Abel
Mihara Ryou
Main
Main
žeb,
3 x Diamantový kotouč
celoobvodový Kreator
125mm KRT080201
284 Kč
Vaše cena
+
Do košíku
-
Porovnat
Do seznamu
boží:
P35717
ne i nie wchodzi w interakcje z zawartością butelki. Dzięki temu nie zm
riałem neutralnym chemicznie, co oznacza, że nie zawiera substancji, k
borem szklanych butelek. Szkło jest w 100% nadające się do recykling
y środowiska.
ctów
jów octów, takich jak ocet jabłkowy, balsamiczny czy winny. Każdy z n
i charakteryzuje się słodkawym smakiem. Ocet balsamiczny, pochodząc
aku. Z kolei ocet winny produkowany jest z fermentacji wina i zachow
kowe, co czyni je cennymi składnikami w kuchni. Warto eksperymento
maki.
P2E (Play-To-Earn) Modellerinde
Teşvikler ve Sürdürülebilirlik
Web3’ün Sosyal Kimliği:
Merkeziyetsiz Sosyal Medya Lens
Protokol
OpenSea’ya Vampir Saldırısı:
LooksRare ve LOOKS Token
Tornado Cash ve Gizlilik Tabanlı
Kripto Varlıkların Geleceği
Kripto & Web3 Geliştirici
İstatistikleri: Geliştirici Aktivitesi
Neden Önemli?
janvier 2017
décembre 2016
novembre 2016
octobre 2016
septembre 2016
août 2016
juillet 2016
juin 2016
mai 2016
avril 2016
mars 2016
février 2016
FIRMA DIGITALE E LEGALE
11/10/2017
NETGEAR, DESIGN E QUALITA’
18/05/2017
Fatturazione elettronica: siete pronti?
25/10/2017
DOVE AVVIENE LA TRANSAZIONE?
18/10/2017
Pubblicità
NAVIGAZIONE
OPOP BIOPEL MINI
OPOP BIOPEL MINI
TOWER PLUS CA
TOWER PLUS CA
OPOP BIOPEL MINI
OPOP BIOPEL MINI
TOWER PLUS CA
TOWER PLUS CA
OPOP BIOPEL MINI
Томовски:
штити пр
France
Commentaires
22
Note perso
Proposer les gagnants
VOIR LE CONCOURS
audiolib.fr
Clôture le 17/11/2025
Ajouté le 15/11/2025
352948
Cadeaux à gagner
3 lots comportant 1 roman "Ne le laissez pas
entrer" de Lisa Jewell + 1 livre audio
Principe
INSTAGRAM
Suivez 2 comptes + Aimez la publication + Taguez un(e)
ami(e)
====
*DIRECTIONS:*
Can you transcribe every line in all of the rows above, keeping each character, line break and spelling unchanged?

*ANSWER FOR THIS EXERCISE:*
Abel
Mihara Ryou
Main
Main
žeb,
3 x Diamantový kotouč
celoobvodový Kreator
125mm KRT080201
284 Kč
Vaše cena
+
Do košíku
-
Porovnat
Do seznamu
boží:
P35717
ne i nie wchodzi w interakcje z zawartością butelki. Dzięki temu nie zm
riałem neutralnym chemicznie, co oznacza, że nie zawiera substancji, k
borem szklanych butelek. Szkło jest w 100% nadające się do recykling
y środowiska.
ctów
jów octów, takich jak ocet jabłkowy, balsamiczny czy winny. Każdy z n
i charakteryzuje się słodkawym smakiem. Ocet balsamiczny, pochodząc
aku. Z kolei ocet winny produkowany jest z fermentacji wina i zachow
kowe, co czyni je cennymi składnikami w kuchni. Warto eksperymento
maki.
P2E (Play-To-Earn) Modellerinde
Teşvikler ve Sürdürülebilirlik
Web3’ün Sosyal Kimliği:
Merkeziyetsiz Sosyal Medya Lens
Protokol
OpenSea’ya Vampir Saldırısı:
LooksRare ve LOOKS Token
Tornado Cash ve Gizlilik Tabanlı
Kripto Varlıkların Geleceği
Kripto & Web3 Geliştirici
İstatistikleri: Geliştirici Aktivitesi
Neden Önemli?
janvier 2017
décembre 2016
novembre 2016
octobre 2016
septembre 2016
août 2016
juillet 2016
juin 2016
mai 2016
avril 2016
mars 2016
février 2016
FIRMA DIGITALE E LEGALE
11/10/2017
NETGEAR, DESIGN E QUALITA’
18/05/2017
Fatturazione elettronica: siete pronti?
25/10/2017
DOVE AVVIENE LA TRANSAZIONE?
18/10/2017
Pubblicità
NAVIGAZIONE
OPOP BIOPEL MINI
OPOP BIOPEL MINI
TOWER PLUS CA
TOWER PLUS CA
OPOP BIOPEL MINI
OPOP BIOPEL MINI
TOWER PLUS CA
TOWER PLUS CA
OPOP BIOPEL MINI
Томовски:
штити пр
France
Commentaires
22
Note perso
Proposer les gagnants
VOIR LE CONCOURS
audiolib.fr
Clôture le 17/11/2025
Ajouté le 15/11/2025
352948
Cadeaux à gagner
3 lots comportant 1 roman "Ne le laissez pas
entrer" de Lisa Jewell + 1 livre audio
Principe
INSTAGRAM
Suivez 2 comptes + Aimez la publication + Taguez un(e)
ami(e)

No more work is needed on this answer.